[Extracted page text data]
━━━━━━━━━━━━━━━━

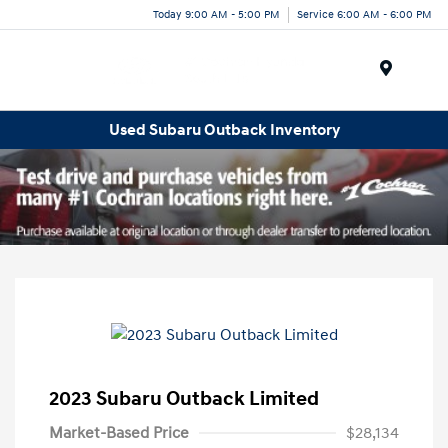
Today 9:00 AM - 5:00 PM
Service 6:00 AM - 6:00 PM
Menu
Used Subaru Outback Inventory
2023 Subaru Outback Limited
Market-Based Price
$28,134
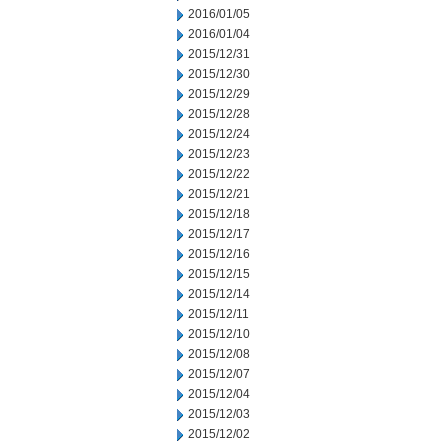
2016/01/05
2016/01/04
2015/12/31
2015/12/30
2015/12/29
2015/12/28
2015/12/24
2015/12/23
2015/12/22
2015/12/21
2015/12/18
2015/12/17
2015/12/16
2015/12/15
2015/12/14
2015/12/11
2015/12/10
2015/12/08
2015/12/07
2015/12/04
2015/12/03
2015/12/02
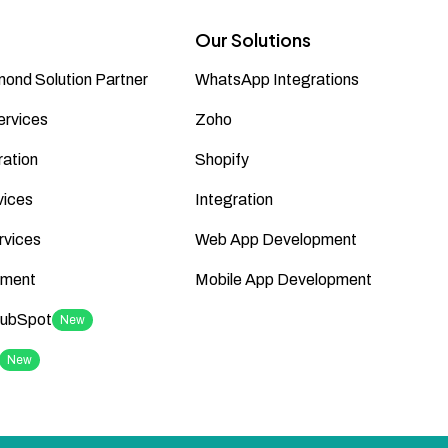
Our Solutions
ond Solution Partner
WhatsApp Integrations
ervices
Zoho
ation
Shopify
vices
Integration
rvices
Web App Development
ment
Mobile App Development
HubSpot
New
New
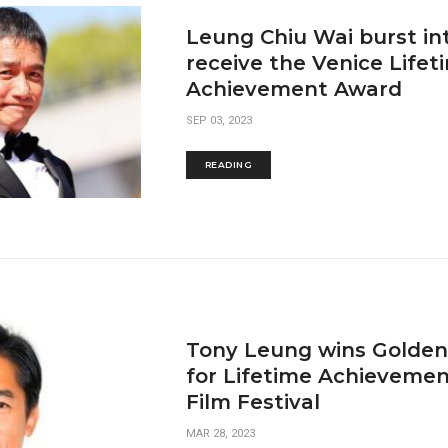
Leung Chiu Wai burst int
receive the Venice Lifet
Achievement Award
SEP 03, 2023
READING
Tony Leung wins Golden
for Lifetime Achievemen
Film Festival
MAR 28, 2023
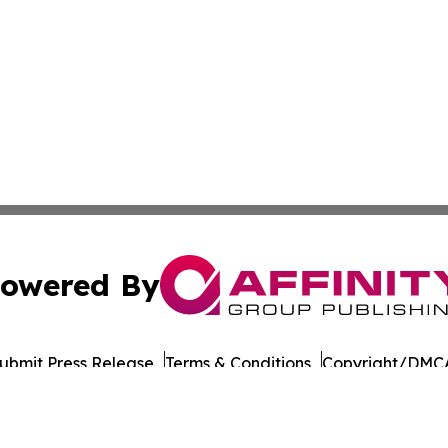
owered By
ubmit Press Release
Terms & Conditions
Copyright/DMCA
Inc. dba Affinity Group Publishing & Norway STEM Report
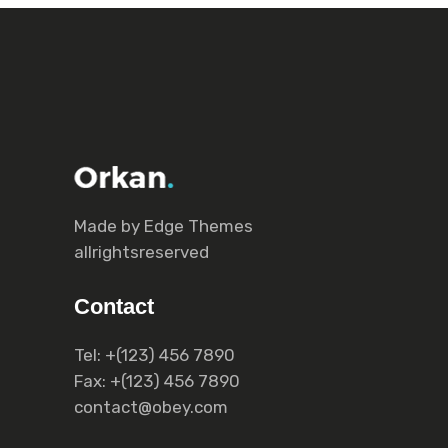
Made by Еdge Themes
allrightsreserved
Contact
Tel:
+(123) 456 7890
Fax:
+(123) 456 7890
contact@obey.com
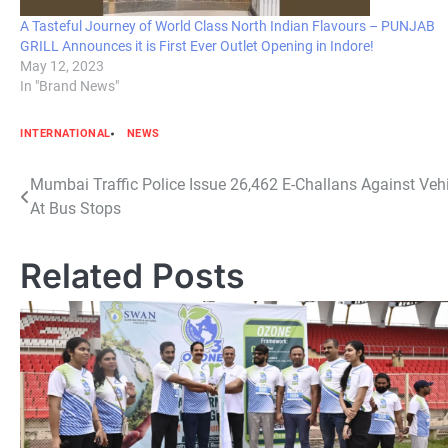
A Tasteful Journey of World Class North Indian Flavours – PUNJAB
GRILL Announces it is First Ever Outlet Opening in Indore!
May 12, 2023
In "Brand News"
INTERNATIONAL
NEWS
Post
Mumbai Traffic Police Issue 26,462 E-Challans Against Veh
At Bus Stops
navigation
Related Posts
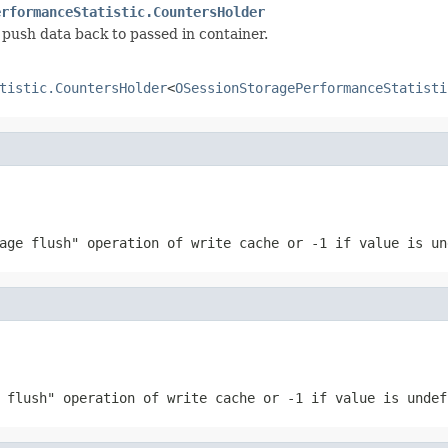
erformanceStatistic.CountersHolder
push data back to passed in container.
tistic.CountersHolder
<
OSessionStoragePerformanceStatisti
page flush" operation of write cache or
-1
if value is un
e flush" operation of write cache or
-1
if value is undef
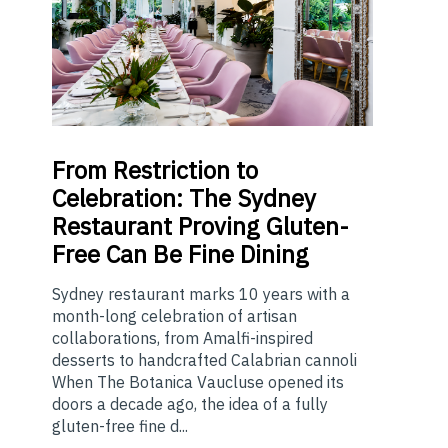
From
Restriction to
Celebration: The Sydney
Restaurant Proving Gluten-
Free Can Be Fine Dining
Sydney restaurant marks 10 years with a
month-long celebration of artisan
collaborations, from Amalfi-inspired
desserts to handcrafted Calabrian cannoli
When The Botanica Vaucluse opened its
doors a decade ago, the idea of a fully
gluten-free fine d...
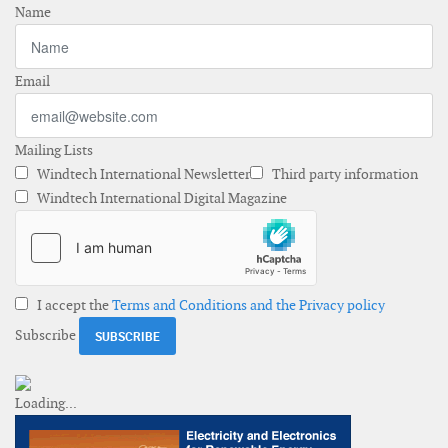
Name
Email
Mailing Lists
Windtech International Newsletter
Third party information
Windtech International Digital Magazine
I accept the
Terms and Conditions and the Privacy policy
Subscribe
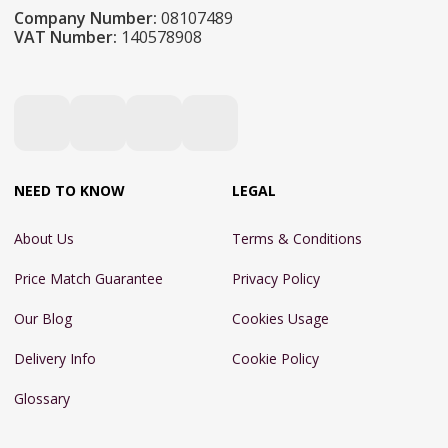
Company Number:
08107489
VAT Number:
140578908
NEED TO KNOW
LEGAL
About Us
Terms & Conditions
Price Match Guarantee
Privacy Policy
Our Blog
Cookies Usage
Delivery Info
Cookie Policy
Glossary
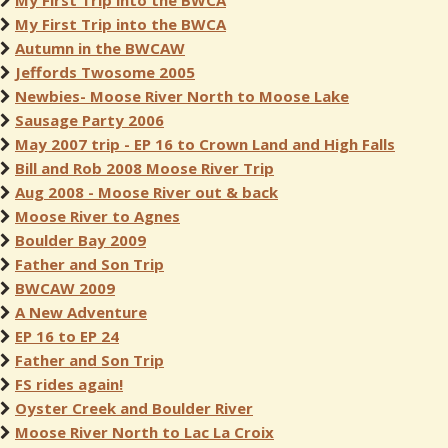
My First Trip into the BWCA
My First Trip into the BWCA
Autumn in the BWCAW
Jeffords Twosome 2005
Newbies- Moose River North to Moose Lake
Sausage Party 2006
May 2007 trip - EP 16 to Crown Land and High Falls
Bill and Rob 2008 Moose River Trip
Aug 2008 - Moose River out & back
Moose River to Agnes
Boulder Bay 2009
Father and Son Trip
BWCAW 2009
A New Adventure
EP 16 to EP 24
Father and Son Trip
FS rides again!
Oyster Creek and Boulder River
Moose River North to Lac La Croix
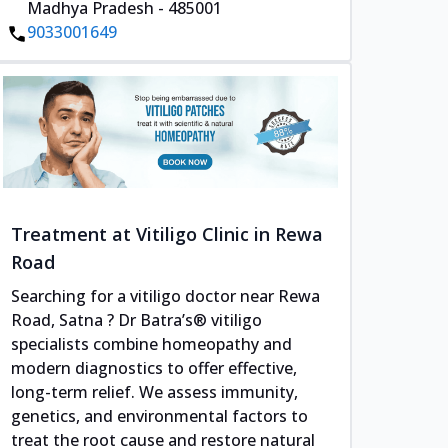
Madhya Pradesh - 485001
9033001649
Treatment at Vitiligo Clinic in Rewa
Road
Searching for a vitiligo doctor near Rewa
Road, Satna ? Dr Batra’s® vitiligo
specialists combine homeopathy and
modern diagnostics to offer effective,
long-term relief. We assess immunity,
genetics, and environmental factors to
treat the root cause and restore natural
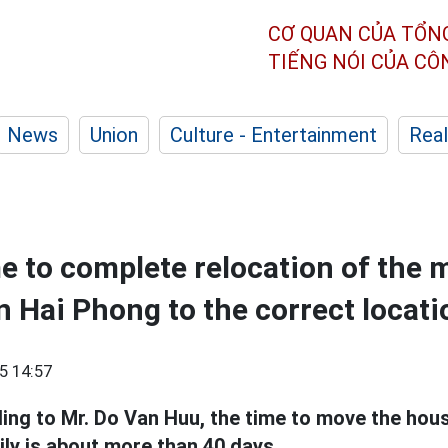
CƠ QUAN CỦA TỔN
TIẾNG NÓI CỦA C
News
Union
Culture - Entertainment
Real
e to complete relocation of the 
in Hai Phong to the correct locati
5 14:57
ing to Mr. Do Van Huu, the time to move the house
ily is about more than 40 days.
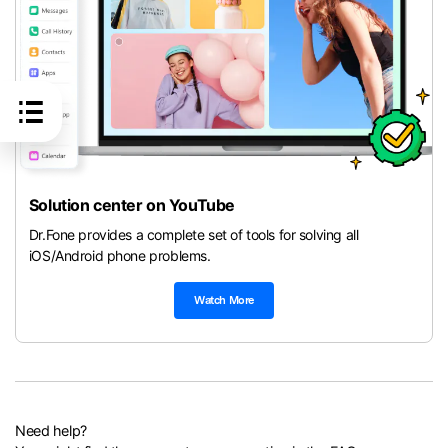
Solution center on YouTube
Dr.Fone provides a complete set of tools for solving all
iOS/Android phone problems.
Watch More
Need help?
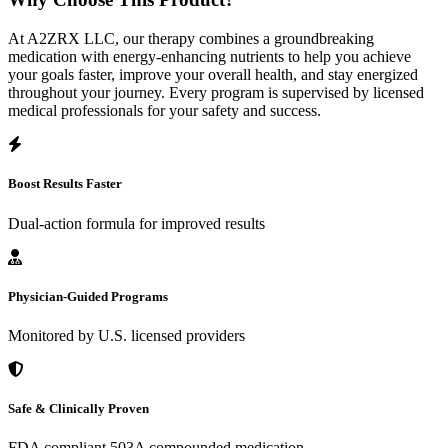
At A2ZRX LLC, our therapy combines a groundbreaking
medication with energy-enhancing nutrients to help you achieve
your goals faster, improve your overall health, and stay energized
throughout your journey. Every program is supervised by licensed
medical professionals for your safety and success.
Boost Results Faster
Dual-action formula for improved results
Physician-Guided Programs
Monitored by U.S. licensed providers
Safe & Clinically Proven
FDA compliant 503A compounded medication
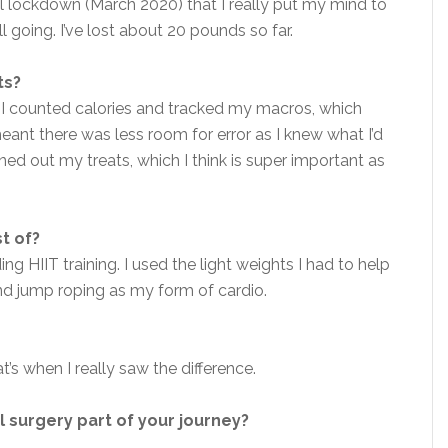
ntil lockdown (March 2020) that I really put my mind to
ill going. I’ve lost about 20 pounds so far.
ts?
. I counted calories and tracked my macros, which
ant there was less room for error as I knew what I’d
ned out my treats, which I think is super important as
st of?
g HIIT training. I used the light weights I had to help
 and jump roping as my form of cardio.
t’s when I really saw the difference.
l surgery part of your journey?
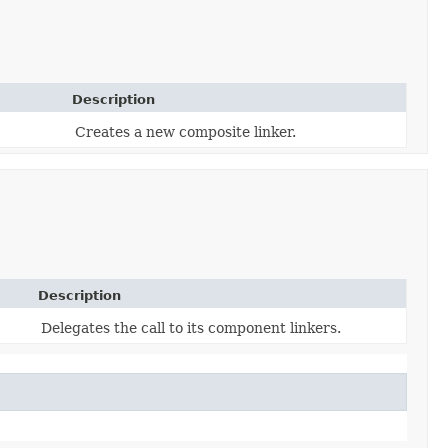
Description
Creates a new composite linker.
Description
Delegates the call to its component linkers.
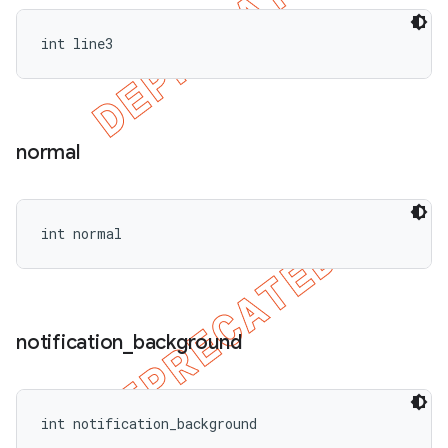
int line3
normal
int normal
notification
_
background
int notification_background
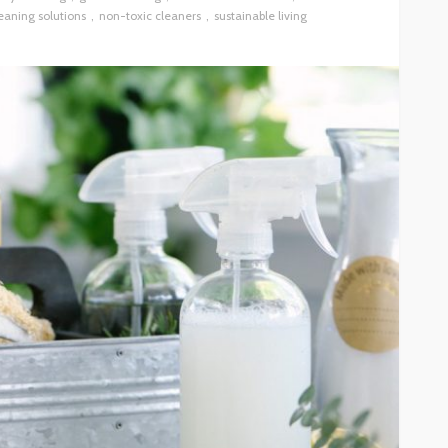
eaning solutions
non-toxic cleaners
sustainable living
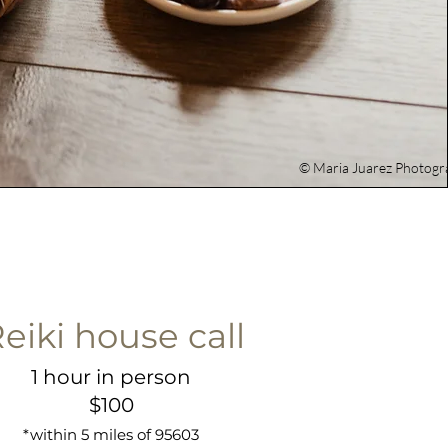
© Maria Juarez Photogr
eiki house call
1 hour in person
$100
*within 5 miles of 95603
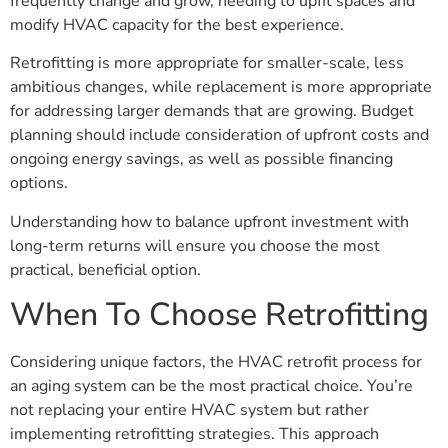
frequently change and grow, needing to upfit spaces and
modify HVAC capacity for the best experience.
Retrofitting is more appropriate for smaller-scale, less
ambitious changes, while replacement is more appropriate
for addressing larger demands that are growing. Budget
planning should include consideration of upfront costs and
ongoing energy savings, as well as possible financing
options.
Understanding how to balance upfront investment with
long-term returns will ensure you choose the most
practical, beneficial option.
When To Choose Retrofitting
Considering unique factors, the HVAC retrofit process for
an aging system can be the most practical choice. You’re
not replacing your entire HVAC system but rather
implementing retrofitting strategies. This approach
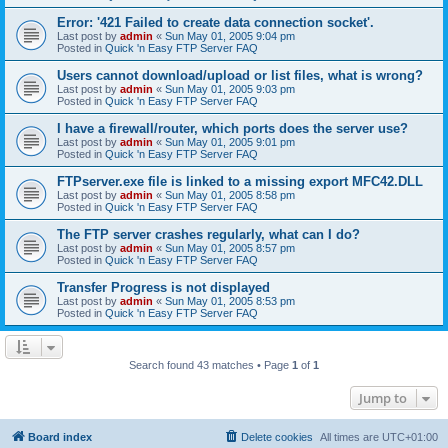
Error: '421 Failed to create data connection socket'.
Last post by
admin
«
Sun May 01, 2005 9:04 pm
Posted in
Quick 'n Easy FTP Server FAQ
Users cannot download/upload or list files, what is wrong?
Last post by
admin
«
Sun May 01, 2005 9:03 pm
Posted in
Quick 'n Easy FTP Server FAQ
I have a firewall/router, which ports does the server use?
Last post by
admin
«
Sun May 01, 2005 9:01 pm
Posted in
Quick 'n Easy FTP Server FAQ
FTPserver.exe file is linked to a missing export MFC42.DLL
Last post by
admin
«
Sun May 01, 2005 8:58 pm
Posted in
Quick 'n Easy FTP Server FAQ
The FTP server crashes regularly, what can I do?
Last post by
admin
«
Sun May 01, 2005 8:57 pm
Posted in
Quick 'n Easy FTP Server FAQ
Transfer Progress is not displayed
Last post by
admin
«
Sun May 01, 2005 8:53 pm
Posted in
Quick 'n Easy FTP Server FAQ
Search found 43 matches • Page
1
of
1
Jump to
Board index
Delete cookies
All times are
UTC+01:00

━━━━━━━━━━━━━━━━

# Your goal
Skip the pictures and reproduce all remaining entries exactly.

# Exercise result
Today 9:00 AM - 5:00 PM
Service 6:00 AM - 6:00 PM
Menu
Used Subaru Outback Inventory
2023 Subaru Outback Limited
Market-Based Price
$28,134
2016/01/05
2016/01/04
2015/12/31
2015/12/30
2015/12/29
2015/12/28
2015/12/24
2015/12/23
2015/12/22
2015/12/21
2015/12/18
2015/12/17
2015/12/16
2015/12/15
2015/12/14
2015/12/11
2015/12/10
2015/12/08
2015/12/07
2015/12/04
2015/12/03
2015/12/02
Our Solutions
ond Solution Partner
WhatsApp Integrations
ervices
Zoho
ation
Shopify
vices
Integration
rvices
Web App Development
ment
Mobile App Development
HubSpot
New
New
Leung Chiu Wai burst int
receive the Venice Lifet
Achievement Award
SEP 03, 2023
READING
Tony Leung wins Golden
for Lifetime Achievemen
Film Festival
MAR 28, 2023
owered By
ubmit Press Release
Terms & Conditions
Copyright/DMCA
Inc. dba Affinity Group Publishing & Norway STEM Report
Made by Еdge Themes
allrightsreserved
Contact
Tel:
+(123) 456 7890
Fax:
+(123) 456 7890
contact@obey.com
A Tasteful Journey of World Class North Indian Flavours – PUNJAB
GRILL Announces it is First Ever Outlet Opening in Indore!
May 12, 2023
In "Brand News"
INTERNATIONAL
NEWS
Post
Mumbai Traffic Police Issue 26,462 E-Challans Against Veh
At Bus Stops
navigation
Related Posts
erformanceStatistic.CountersHolder
push data back to passed in container.
tistic.CountersHolder
<
OSessionStoragePerformanceStatisti
page flush" operation of write cache or
-1
if value is un
e flush" operation of write cache or
-1
if value is undef
From
Restriction to
Celebration: The Sydney
Restaurant Proving Gluten-
Free Can Be Fine Dining
Sydney restaurant marks 10 years with a
month-long celebration of artisan
collaborations, from Amalfi-inspired
desserts to handcrafted Calabrian cannoli
When The Botanica Vaucluse opened its
doors a decade ago, the idea of a fully
gluten-free fine d...
Name
Email
Mailing Lists
Windtech International Newsletter
Third party information
Windtech International Digital Magazine
I accept the
Terms and Conditions and the Privacy policy
Subscribe
Company Number:
08107489
VAT Number:
140578908
NEED TO KNOW
LEGAL
About Us
Terms & Conditions
Price Match Guarantee
Privacy Policy
Our Blog
Cookies Usage
Delivery Info
Cookie Policy
Glossary
My First Trip into the BWCA
My First Trip into the BWCA
Autumn in the BWCAW
Jeffords Twosome 2005
Newbies- Moose River North to Moose Lake
Sausage Party 2006
May 2007 trip - EP 16 to Crown Land and High Falls
Bill and Rob 2008 Moose River Trip
Aug 2008 - Moose River out & back
Moose River to Agnes
Boulder Bay 2009
Father and Son Trip
BWCAW 2009
A New Adventure
EP 16 to EP 24
Father and Son Trip
FS rides again!
Oyster Creek and Boulder River
Moose River North to Lac La Croix
Madhya Pradesh - 485001
9033001649
Treatment at Vitiligo Clinic in Rewa
Road
Searching for a vitiligo doctor near Rewa
Road, Satna ? Dr Batra’s® vitiligo
specialists combine homeopathy and
modern diagnostics to offer effective,
long-term relief. We assess immunity,
genetics, and environmental factors to
treat the root cause and restore natural
CƠ QUAN CỦA TỔN
TIẾNG NÓI CỦA C
News
Union
Culture - Entertainment
Real
e to complete relocation of the 
in Hai Phong to the correct locati
5 14:57
ing to Mr. Do Van Huu, the time to move the house
ily is about more than 40 days.
Solution center on YouTube
Dr.Fone provides a complete set of tools for solving all
iOS/Android phone problems.
Watch More
Need help?
At A2ZRX LLC, our therapy combines a groundbreaking
medication with energy-enhancing nutrients to help you achieve
your goals faster, improve your overall health, and stay energized
throughout your journey. Every program is supervised by licensed
medical professionals for your safety and success.
Boost Results Faster
Dual-action formula for improved results
Physician-Guided Programs
Monitored by U.S. licensed providers
Safe & Clinically Proven
FDA compliant 503A compounded medication
ntil lockdown (March 2020) that I really put my mind to
ill going. I’ve lost about 20 pounds so far.
ts?
. I counted calories and tracked my macros, which
ant there was less room for error as I knew what I’d
ned out my treats, which I think is super important as
st of?
g HIIT training. I used the light weights I had to help
 and jump roping as my form of cardio.
t’s when I really saw the difference.
l surgery part of your journey?
Description
Creates a new composite linker.
Description
Delegates the call to its component linkers.
int line3
normal
int normal
notification
_
background
int notification_background
eaning solutions
non-toxic cleaners
sustainable living
© Maria Juarez Photogr
eiki house call
1 hour in person
$100
*within 5 miles of 95603
frequently change and grow, needing to upfit spaces and
modify HVAC capacity for the best experience.
Retrofitting is more appropriate for smaller-scale, less
ambitious changes, while replacement is more appropriate
for addressing larger demands that are growing. Budget
planning should include consideration of upfront costs and
ongoing energy savings, as well as possible financing
options.
Understanding how to balance upfront investment with
long-term returns will ensure you choose the most
practical, beneficial option.
When To Choose Retrofitting
Considering unique factors, the HVAC retrofit process for
an aging system can be the most practical choice. You’re
not replacing your entire HVAC system but rather
implementing retrofitting strategies. This approach
Error: '421 Failed to create data connection socket'.
Last post by
admin
«
Sun May 01, 2005 9:04 pm
Posted in
Quick 'n Easy FTP Server FAQ
Users cannot download/upload or list files, what is wrong?
Last post by
admin
«
Sun May 01, 2005 9:03 pm
Posted in
Quick 'n Easy FTP Server FAQ
I have a firewall/router, which ports does the server use?
Last post by
admin
«
Sun May 01, 2005 9:01 pm
Posted in
Quick 'n Easy FTP Server FAQ
FTPserver.exe file is linked to a missing export MFC42.DLL
Last post by
admin
«
Sun May 01, 2005 8:58 pm
Posted in
Quick 'n Easy FTP Server FAQ
The FTP server crashes regularly, what can I do?
Last post by
admin
«
Sun May 01, 2005 8:57 pm
Posted in
Quick 'n Easy FTP Server FAQ
Transfer Progress is not displayed
Last post by
admin
«
Sun May 01, 2005 8:53 pm
Posted in
Quick 'n Easy FTP Server FAQ
Search found 43 matches • Page
1
of
1
Jump to
Board index
Delete cookies
All times are
UTC+01:00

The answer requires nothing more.